What really makes your job easy is when you find that “thing” for a character that helps you write that character. [In Happy Endings,] there’s a joke in the pilot where Dave sleeps with some girl at a dance club. And Jane says, “He slept with her on the sheets we gave you for the wedding? How do you get slut of Egyptian cotton?” It was like, “That was what she was thinking about?” It was a moment when Jane crystallized.
PD: What makes your job harder?
JG: Actors being late and unprepared. Writers who pitch problems—and not solutions. Network mishandling of a show. Wrong time slot. Moving things around on the schedule. The problem is that you’re still in production and people get disheartened.

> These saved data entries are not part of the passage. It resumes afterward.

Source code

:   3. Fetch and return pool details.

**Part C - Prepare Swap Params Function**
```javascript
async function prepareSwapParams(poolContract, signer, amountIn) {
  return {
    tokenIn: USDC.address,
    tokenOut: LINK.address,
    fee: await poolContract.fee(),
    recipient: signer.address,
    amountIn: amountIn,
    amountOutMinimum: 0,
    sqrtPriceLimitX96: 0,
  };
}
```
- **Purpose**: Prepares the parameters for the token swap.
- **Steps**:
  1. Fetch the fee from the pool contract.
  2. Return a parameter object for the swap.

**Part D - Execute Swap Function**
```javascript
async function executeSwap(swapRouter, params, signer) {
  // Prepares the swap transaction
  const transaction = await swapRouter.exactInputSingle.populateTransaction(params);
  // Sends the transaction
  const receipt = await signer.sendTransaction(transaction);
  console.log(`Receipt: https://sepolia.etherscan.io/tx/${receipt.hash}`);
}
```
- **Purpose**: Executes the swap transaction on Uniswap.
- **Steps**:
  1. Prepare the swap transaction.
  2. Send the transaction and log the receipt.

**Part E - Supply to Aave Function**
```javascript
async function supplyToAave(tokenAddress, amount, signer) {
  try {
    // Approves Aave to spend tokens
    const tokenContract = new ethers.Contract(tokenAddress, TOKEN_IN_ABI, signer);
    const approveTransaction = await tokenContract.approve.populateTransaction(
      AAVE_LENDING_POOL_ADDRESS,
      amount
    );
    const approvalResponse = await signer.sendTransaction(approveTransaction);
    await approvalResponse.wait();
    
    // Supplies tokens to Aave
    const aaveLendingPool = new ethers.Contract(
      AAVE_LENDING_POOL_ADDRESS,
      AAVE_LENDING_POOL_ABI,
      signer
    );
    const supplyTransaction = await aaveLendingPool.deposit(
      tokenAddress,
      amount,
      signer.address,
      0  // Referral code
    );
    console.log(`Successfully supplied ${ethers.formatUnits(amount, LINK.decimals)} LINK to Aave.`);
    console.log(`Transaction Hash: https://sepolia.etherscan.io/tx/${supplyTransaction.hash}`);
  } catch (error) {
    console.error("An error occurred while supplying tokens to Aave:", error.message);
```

There are some people who’ve done my job, which is to come in on a pilot with a newer writer, and just assume because [the new writer doesn’t] know anything that they have to be subjugated a little bit. You need to strike the balance between teaching them and mentoring them, while also trying to safeguard what’s special about what they do. Sometimes the relationship is kind of adversarial, and I give a lot of credit on Happy Endings to [creator] David Caspe, who was really smart about what he didn’t know, but also really confident and dogged about what he did know and was really good at. He had that unique personality where you can say, “Show me the ropes, but this is still my show. I still know what I want.”
David, to his credit, really partnered with me and said, “This is our show.” Someone in his position could think, “You’re here to take away my show.” At the same time, someone in my position could think “Your name is on it, but you don’t know what you’re doing.” Neither of those will work—so luckily there was a good marriage, [which] made it work. It doesn’t always work that way.